HOW TO COMPLETE THIS TASK ->
Among the entries, find the lines with the string "color" and copy them.

MATERIALS PROVIDED ->
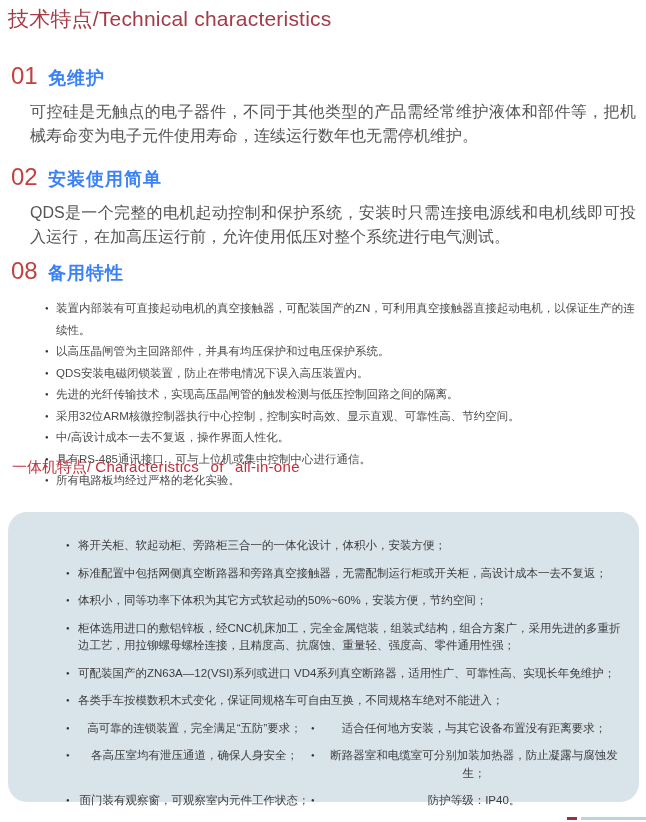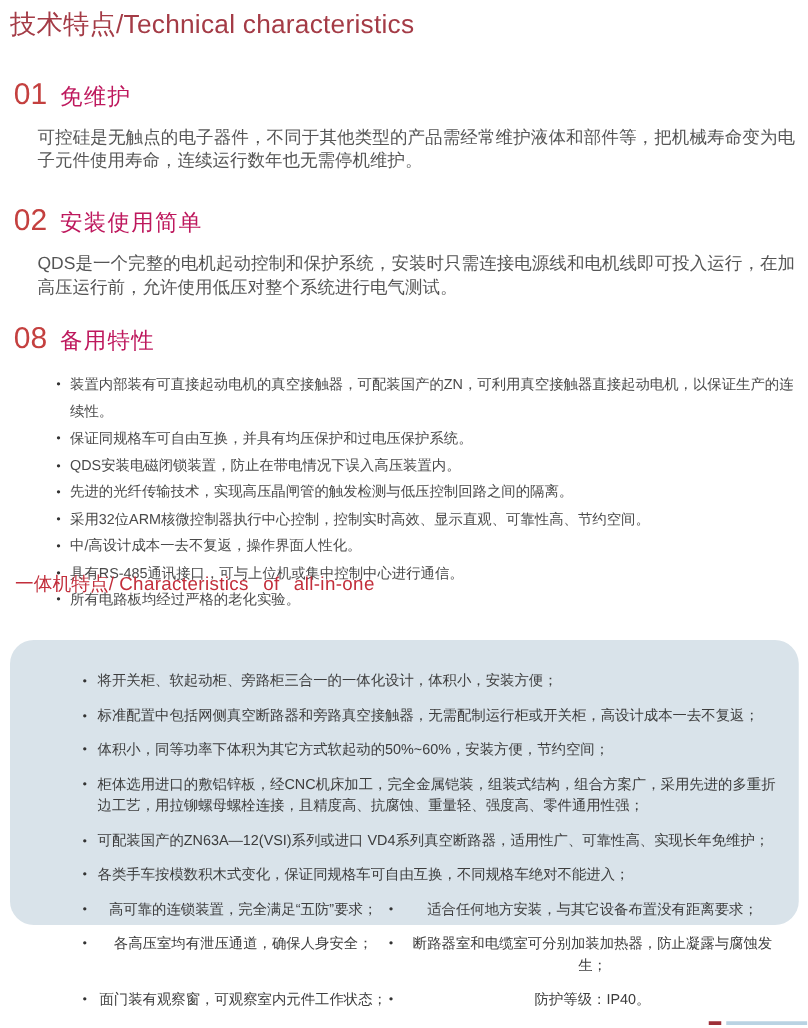--- a/index.html
+++ b/index.html
@@ -31,7 +31,7 @@
     font-size:24px; color:#c4403f; font-weight:500;
     width:37px; flex:0 0 37px;
   }
-  .sec-title { font-size:18px; color:#be185d; font-weight:400; letter-spacing:1px; }
+  .sec-title { font-size:18px; color:#3b82f6; font-weight:700; letter-spacing:1px; }
   .sec-body {
     margin:10px 8px 0 30px; width:606px;
     font-size:14px; line-height:19px; color:#555;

TASK ANSWER ->
     font-size:24px; color:#c4403f; font-weight:500;
-  .sec-title { font-size:18px; color:#be185d; font-weight:400; letter-spacing:1px; }
+  .sec-title { font-size:18px; color:#3b82f6; font-weight:700; letter-spacing:1px; }
     font-size:14px; line-height:19px; color:#555;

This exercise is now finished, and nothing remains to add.